In this age, the Internet is a public social system. We can use the Internet for information exchange and resource sharing. In the age of the Internet, anyone, at any time, he or she can participate without being excluded because of different colours, different dresses, different religious beliefs. In today’s world, the only circle of life without borders, without discrimination, without politics belongs to the Internet.
Look at this decade, from MSN, Facebook, Weibo, WeChat, e-commerce, Alipay …… The Chinese New Year has just passed and almost everyone who uses a mobile phone has been hit by an electronic red envelope, all kinds of Internet products have allowed us to enjoy countless conveniences, at the same time, when you have become accustomed to enjoying everything without leaving home At the same time, when you have become accustomed to enjoying all the “necessities of life” without leaving home, you have actually been completely kidnapped, dominated, consumed, immersed in the virtual world, the once physical “I” has become a n digital program “I “, really did “I” …… float by ……
It can be said that the age of the internet, the age of no privacy, the age of no taboos, has brought strangers closer together – the virtual world, alienating those around you – real life
In the age of the Internet and the mobile phone, how much of the real is left for us to feel and remember? Which world is “my” world? The “I” is more in the role of “I”, “I” gives each “I” a special or A specific form that is possible or impossible to achieve in reality, but which is achieved through the virtual world of the internet. This is one of my main reflections on my work in 2008.
From 2008 to now, I have been a narrator, I don’t want to judge anything, I just want to describe objectively, to present those ready-made states, images, language, I am like a clerk, my favourite language for my works is: declarative sentence.
Q: How do you understand the connection between the self-described “I” in the exhibition “I” and “I” as a kind of “pronoun” for everyone? Q: How do you understand the connection between the self-described “I” in the exhibition “I” and the “I” as a “pronoun” for everyone? And the participation of the identity of “I” in the “virtual network” is in the form of an image that refers to and copes with the distinction, which enables the freedom of “I” and the switching of identity in the virtual. What is your understanding of the relationship between “I”, “network context” and “image”?

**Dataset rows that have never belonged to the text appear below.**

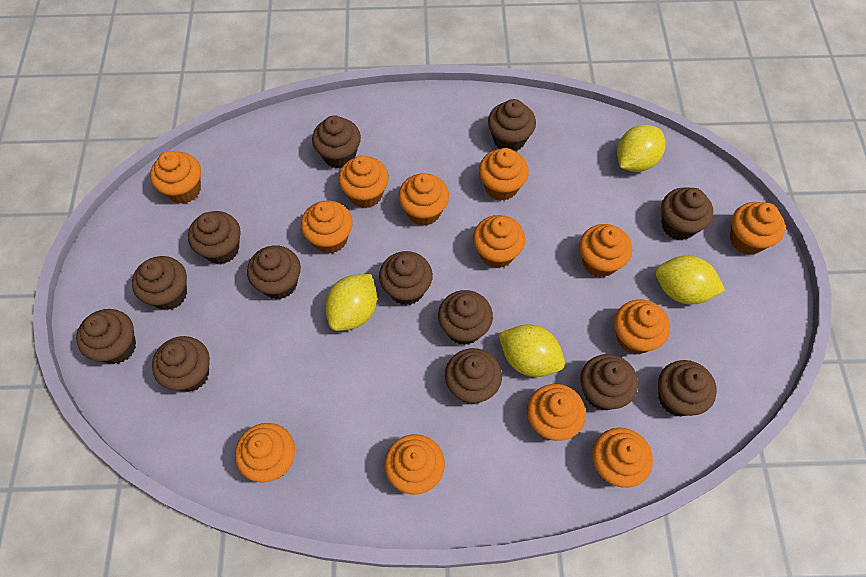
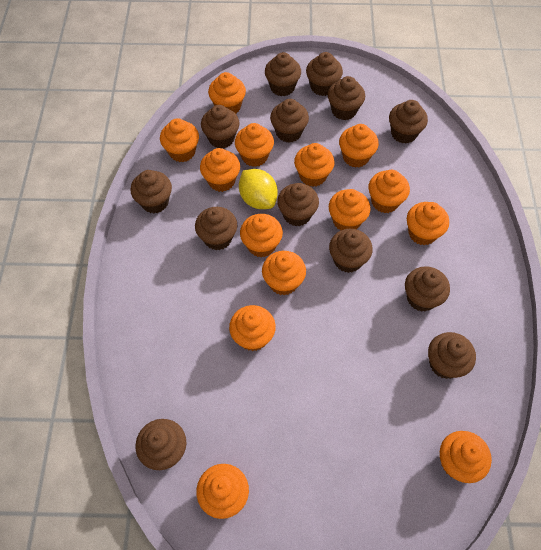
orange cupcake: [150,151,201,204] [235,423,295,483] [301,201,353,254] [338,155,389,208] [384,434,445,495] [398,173,449,226] [473,215,525,268] [479,148,529,201] [527,384,586,441] [579,224,632,277] [592,428,653,488] [614,299,670,354] [730,202,785,255] = 13 -> [160,118,199,162] [196,464,249,519] [200,148,240,192] [208,72,246,114] [229,305,276,351] [235,123,274,167] [240,214,283,257] [262,251,306,295] [294,143,334,187] [329,189,371,231] [339,124,379,168] [369,170,410,213] [407,202,449,245] [440,431,492,483] = 14
yellow lemon: [325,274,377,331] [498,325,565,377] [617,125,665,172] [655,256,725,304] = 4 -> [239,169,278,209] = 1

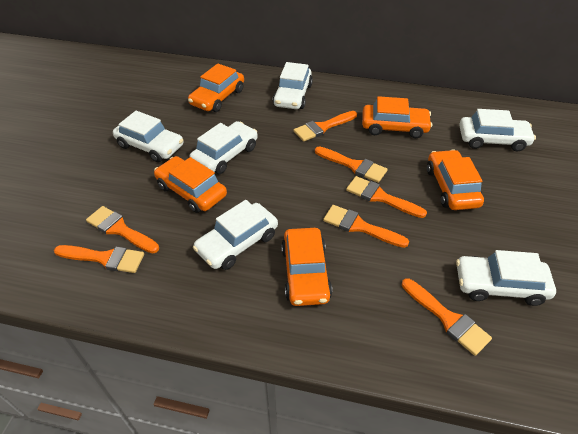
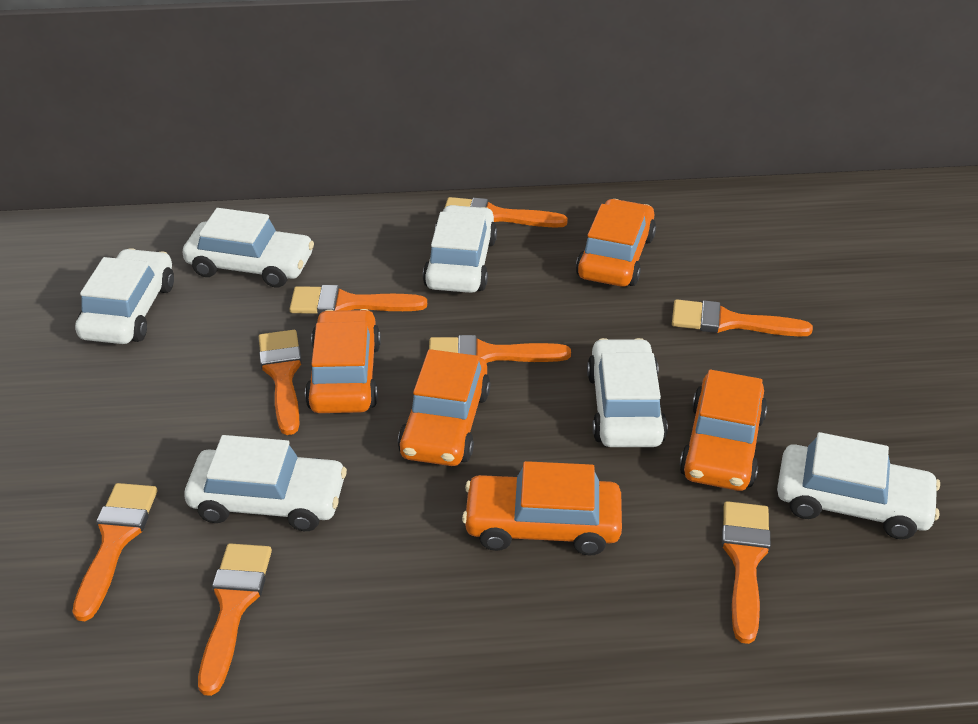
orange brush: [54,245,144,273] [86,206,159,254] [293,111,357,142] [315,146,388,183] [323,205,409,248] [346,176,427,218] [402,278,492,356] = 7 -> [73,483,157,621] [198,543,272,696] [259,330,302,435] [290,285,427,315] [429,335,571,363] [445,197,568,228] [672,299,813,337] [722,501,771,644] = 8

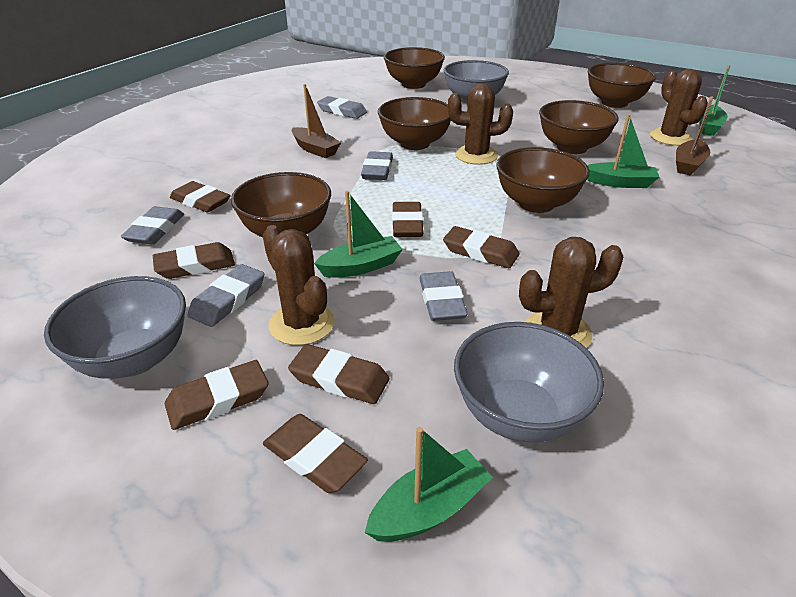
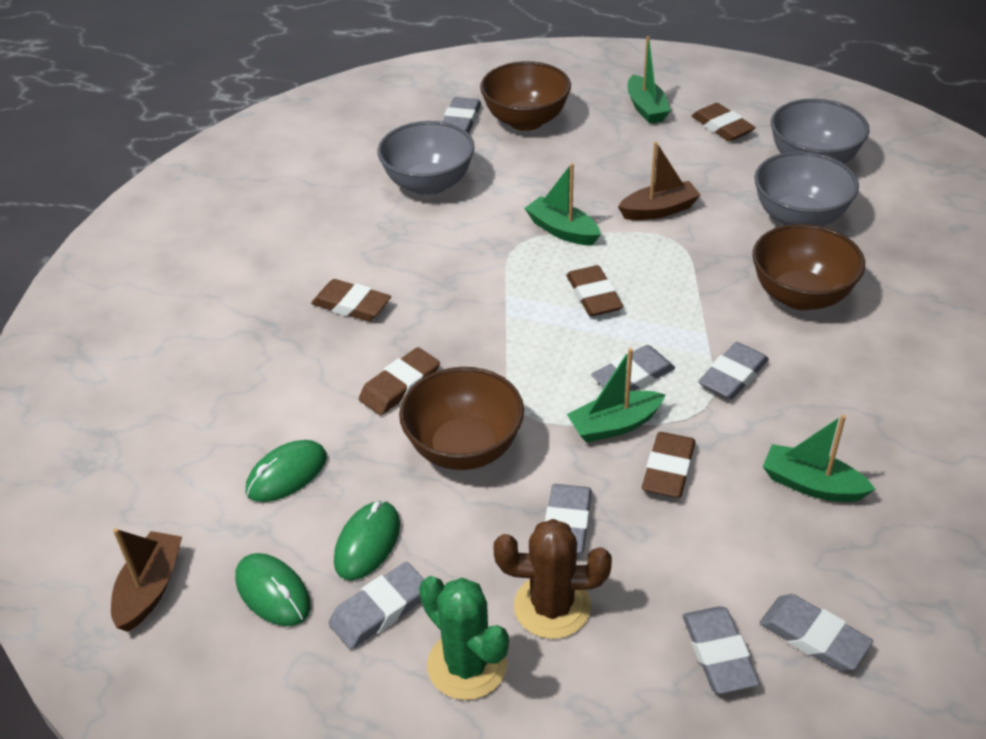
brown bowl: [231,172,331,237] [378,97,451,150] [384,47,445,89] [496,147,590,213] [539,100,619,154] [588,63,656,108] = 6 -> [399,367,524,470] [480,61,571,131] [752,224,865,310] = 3
brown cactus: [263,225,335,345] [448,84,513,165] [519,237,624,348] [650,69,708,146] = 4 -> [493,519,612,639] = 1
brown eraser: [153,242,235,279] [165,360,268,430] [170,181,231,213] [263,414,368,493] [288,344,390,404] [392,202,424,237] [443,226,520,268] = 7 -> [311,279,391,321] [359,347,440,416] [567,265,623,316] [642,432,695,498] [692,103,756,141] = 5
green cactus: none = 0 -> [419,576,509,700] = 1
green mouse: none = 0 -> [235,553,311,626] [246,440,327,502] [334,501,400,580] = 3
grey eraser: [121,206,184,245] [187,264,264,327] [317,96,367,119] [361,151,393,180] [419,271,468,321] = 5 -> [328,562,424,649] [442,97,481,134] [545,484,592,553] [591,345,675,391] [683,606,760,694] [698,342,769,400] [760,594,873,671] = 7

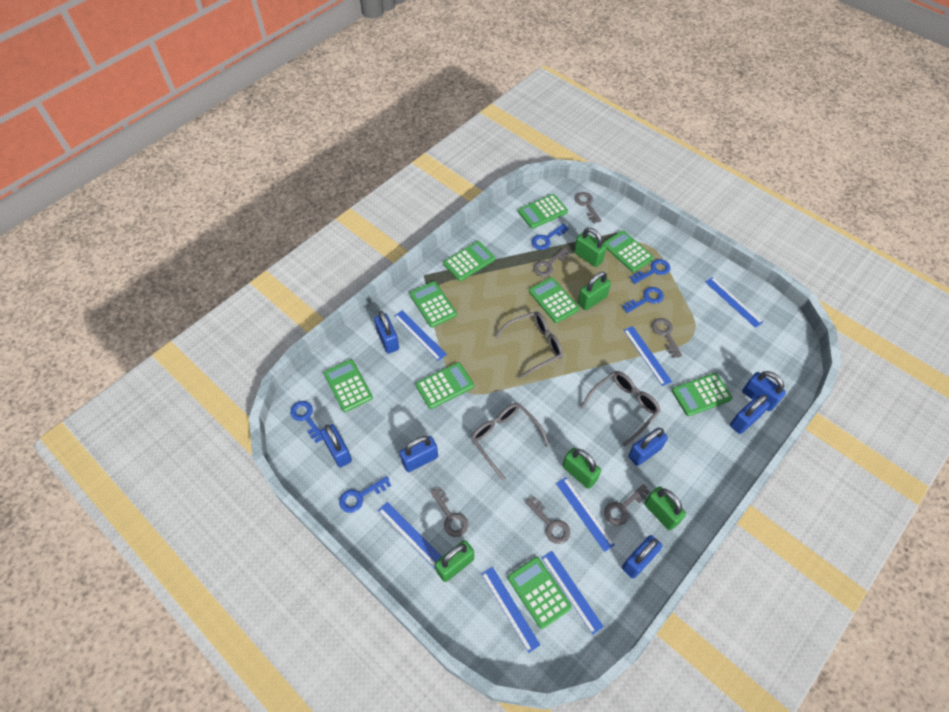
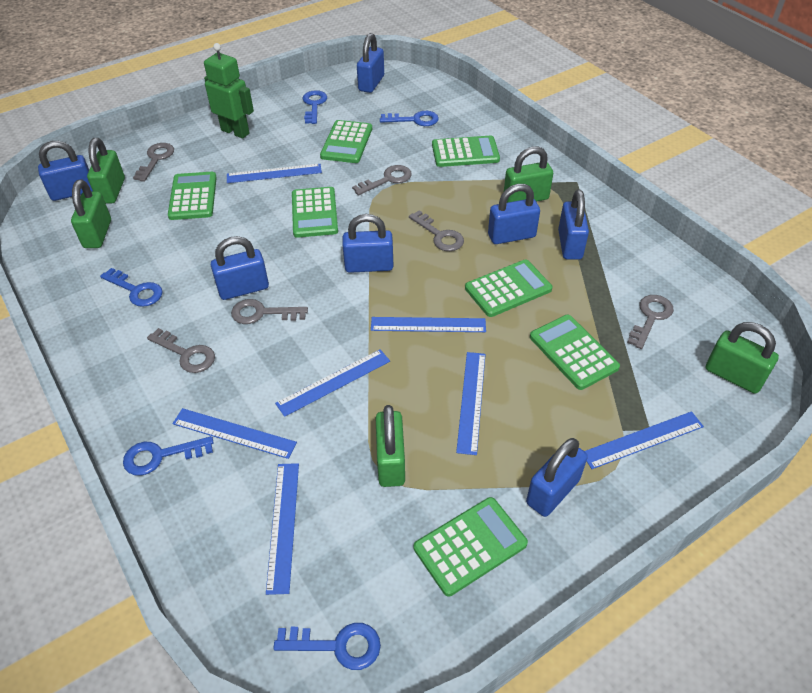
green calculator: [324,359,373,412] [410,281,457,328] [416,362,474,409] [443,241,495,281] [508,557,572,629] [518,194,568,229] [529,277,579,323] [603,231,654,272] [672,373,733,416] = 9 -> [168,172,217,220] [292,187,338,238] [320,120,372,163] [414,497,528,597] [432,136,500,167] [465,259,552,317] [530,315,620,390] = 7
green robot: none = 0 -> [204,43,254,139] = 1
grey glasses: [471,403,549,480] [495,311,563,379] [581,371,661,447] = 3 -> none = 0

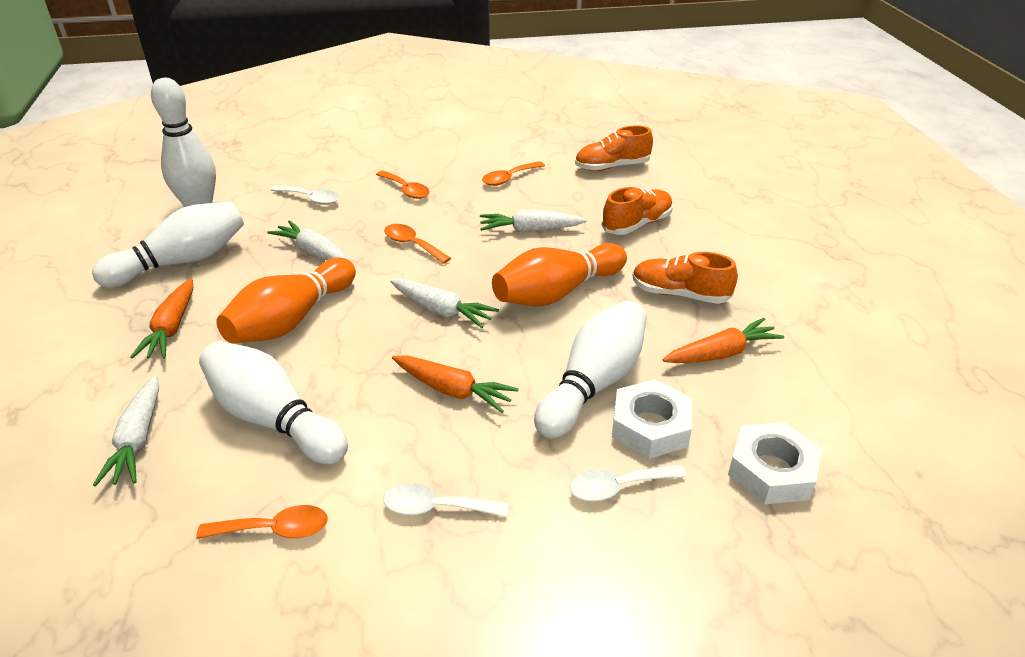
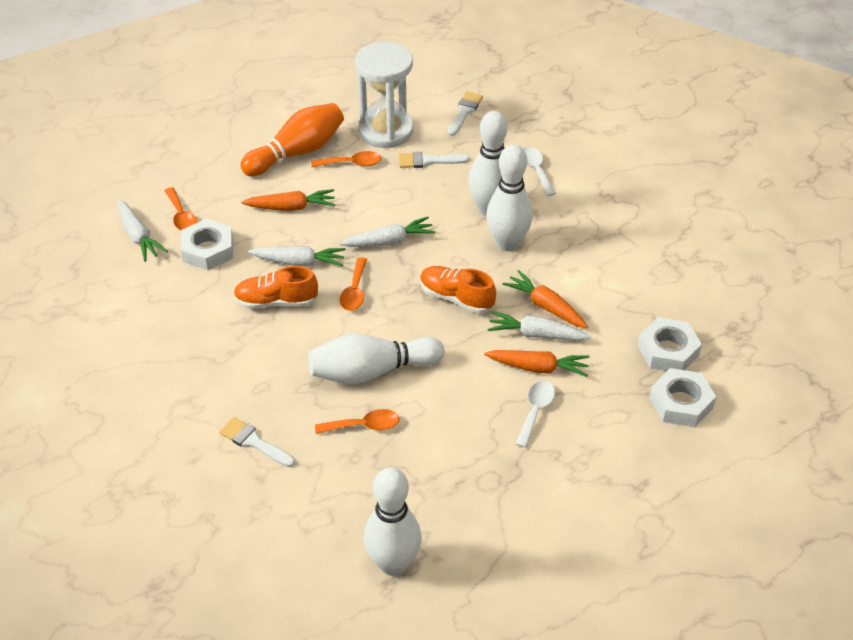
orange bowling pin: [216,257,356,343] [492,243,627,306] = 2 -> [240,103,344,176] = 1
orange shoe: [575,125,653,171] [602,187,673,235] [632,252,738,304] = 3 -> [233,266,319,309] [420,266,496,314] = 2
white brush: none = 0 -> [220,417,295,467] [399,152,469,168] [448,92,483,136] = 3
white hourglass: none = 0 -> [355,42,414,148] = 1
white nut: [612,379,692,458] [728,422,822,504] = 2 -> [181,219,233,270] [638,317,702,371] [649,368,716,427] = 3
white spoon: [271,185,339,205] [383,483,509,517] [569,465,687,502] = 3 -> [515,381,555,448] [523,147,556,196] = 2

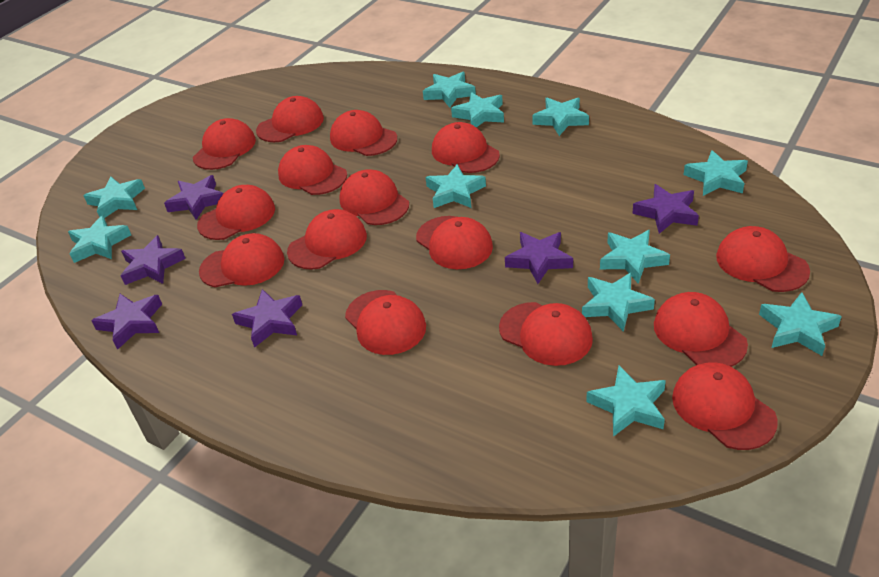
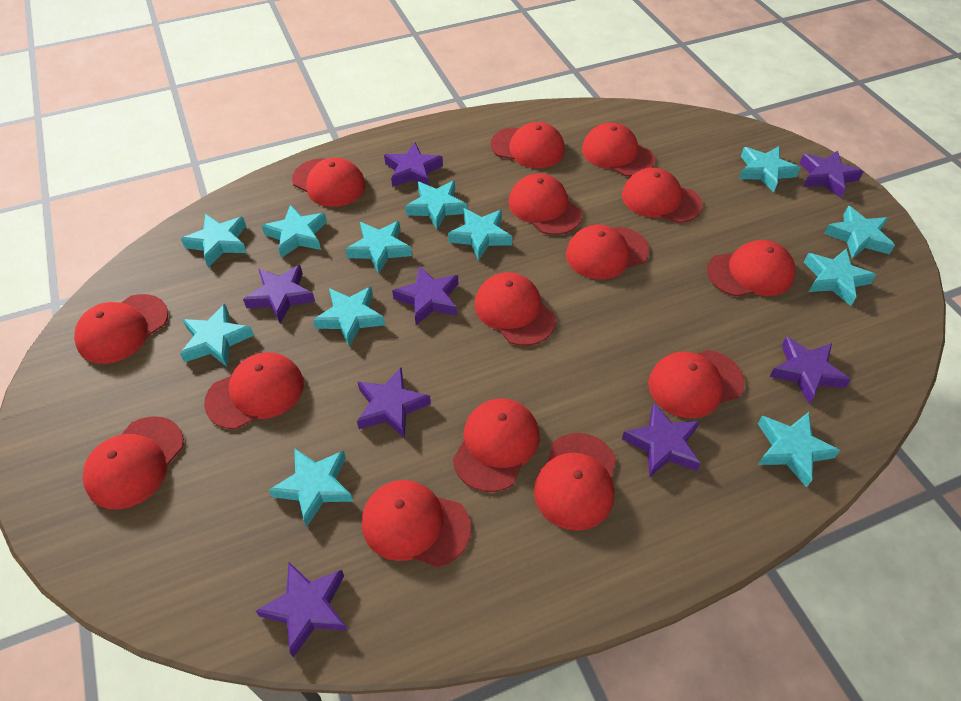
purple star: [91,294,162,350] [121,235,186,285] [164,175,224,220] [232,289,302,348] [505,232,573,284] [632,184,699,234] = 6 -> [243,265,315,323] [256,562,347,658] [357,368,431,439] [384,143,443,187] [392,266,458,325] [622,403,701,478] [769,337,851,404] [800,150,864,198] = 8
turquoise star: [68,215,131,263] [83,176,145,218] [423,72,476,108] [426,164,486,208] [451,92,504,127] [532,98,589,136] [582,272,655,332] [586,365,666,437] [600,230,670,284] [684,150,748,196] [759,292,842,356] = 11 -> [180,304,254,367] [181,214,247,267] [262,204,327,258] [269,448,353,527] [313,286,385,347] [345,221,412,274] [405,181,468,230] [448,208,512,261] [739,146,800,192] [758,412,841,487] [804,248,876,306] [824,206,895,259] = 12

The “I” is the main finger, it can be the “I” of the voice, or the “I” of the N. In this era of self-media, multiple personalities are at play in the media world. In this age of self-media, where multiple personalities are at play in the media world, “I” has become a simple pronoun, with N perspectives articulating N attributes of “I”, this “I” is not another “I”. This “I” is not another “I”, but this “I” is one of the N dimensions of “I”.
The most intuitive presentation of the Internet is the interface, and the most direct language of the interface is the image, and the image is the language that requires the least explanation and definition, and people will interpret the image according to their own experience. It does not need to be cumbersomely parsed in various languages and words, it is about the basic experience of life.